Un lungo, faticoso e farraginoso processo in cui di solito i governi sono rimasti impantanati prima in Parlamento, partorendo compromessi al ribasso, poi nelle urne, perdendo il referendum confermativo.
La riforma dovrebbe invece prevedere una singola, semplice norma: l’elezione popolare diretta del presidente della Repubblica. Senza per il momento toccare alcunché dei poteri e delle prerogative del capo dello Stato o degli altri organi costituzionali. Così da velocizzare l’iter parlamentare e presentare ai cittadini un quesito chiaro, un’alternativa secca: volete eleggere i presidenti della Repubblica, o volete che siano i partiti a continuare a sceglierli?

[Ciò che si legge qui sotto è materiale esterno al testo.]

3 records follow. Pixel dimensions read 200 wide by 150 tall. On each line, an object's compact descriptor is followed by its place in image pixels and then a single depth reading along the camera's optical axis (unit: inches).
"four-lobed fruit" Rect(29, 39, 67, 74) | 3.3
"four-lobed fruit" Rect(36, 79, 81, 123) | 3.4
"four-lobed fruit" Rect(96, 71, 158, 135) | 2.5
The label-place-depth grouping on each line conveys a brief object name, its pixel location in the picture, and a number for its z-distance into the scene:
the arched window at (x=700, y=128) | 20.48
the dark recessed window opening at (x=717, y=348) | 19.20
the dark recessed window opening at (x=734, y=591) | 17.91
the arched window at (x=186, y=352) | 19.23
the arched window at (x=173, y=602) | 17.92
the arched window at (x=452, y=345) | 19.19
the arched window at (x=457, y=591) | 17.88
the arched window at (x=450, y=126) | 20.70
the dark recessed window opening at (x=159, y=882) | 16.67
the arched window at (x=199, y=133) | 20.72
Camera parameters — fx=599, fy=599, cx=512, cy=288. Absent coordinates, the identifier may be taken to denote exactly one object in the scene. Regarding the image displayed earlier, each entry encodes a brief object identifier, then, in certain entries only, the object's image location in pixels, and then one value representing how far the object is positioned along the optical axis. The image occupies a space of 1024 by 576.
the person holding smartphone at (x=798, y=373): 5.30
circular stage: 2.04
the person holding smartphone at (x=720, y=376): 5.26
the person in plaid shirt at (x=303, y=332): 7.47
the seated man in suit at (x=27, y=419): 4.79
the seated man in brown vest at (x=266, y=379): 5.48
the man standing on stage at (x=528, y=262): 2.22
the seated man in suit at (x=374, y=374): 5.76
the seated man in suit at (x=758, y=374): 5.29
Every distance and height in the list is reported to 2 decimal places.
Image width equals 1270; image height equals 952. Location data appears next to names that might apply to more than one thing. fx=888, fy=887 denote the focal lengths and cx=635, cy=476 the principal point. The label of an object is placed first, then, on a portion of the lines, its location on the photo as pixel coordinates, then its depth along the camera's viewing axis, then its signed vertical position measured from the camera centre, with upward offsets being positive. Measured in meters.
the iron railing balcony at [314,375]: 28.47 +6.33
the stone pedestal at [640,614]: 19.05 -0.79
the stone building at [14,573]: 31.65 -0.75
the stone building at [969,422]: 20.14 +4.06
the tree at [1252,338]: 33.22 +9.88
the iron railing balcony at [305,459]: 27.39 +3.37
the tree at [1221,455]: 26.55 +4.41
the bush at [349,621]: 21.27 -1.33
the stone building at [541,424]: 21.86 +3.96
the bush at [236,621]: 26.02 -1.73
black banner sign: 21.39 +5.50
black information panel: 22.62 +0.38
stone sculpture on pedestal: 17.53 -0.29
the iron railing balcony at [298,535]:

Posta in questi semplici termini, sarebbero minimizzati i margini di ostruzionismo delle opposizioni e massimizzate le chance di successo referendario.
4. Giustizia
Infine, ultime ma non in ordine di importanza, le riforme della giustizia. Anche questo un nodo da sciogliere, anzi tagliare fin da subito. Prima che il governo venga, come prevedibile, preso di mira dalle iniziative giudiziarie delle toghe rosse e, quindi, possa venire accusato di volere le riforme per “rappresaglia”.
Riforma del Csm, per strapparlo al controllo delle correnti, e separazione delle carriere. Riforme che rivestono una grande importanza per l’amministrazione della giustizia, per le garanzie dell’imputato, ma anche un valore per la salute della nostra democrazia, consentendo di ristabilire l’equilibrio tra i poteri, ridurre la politicizzazione della magistratura e il suo potere di ricatto sulla politica.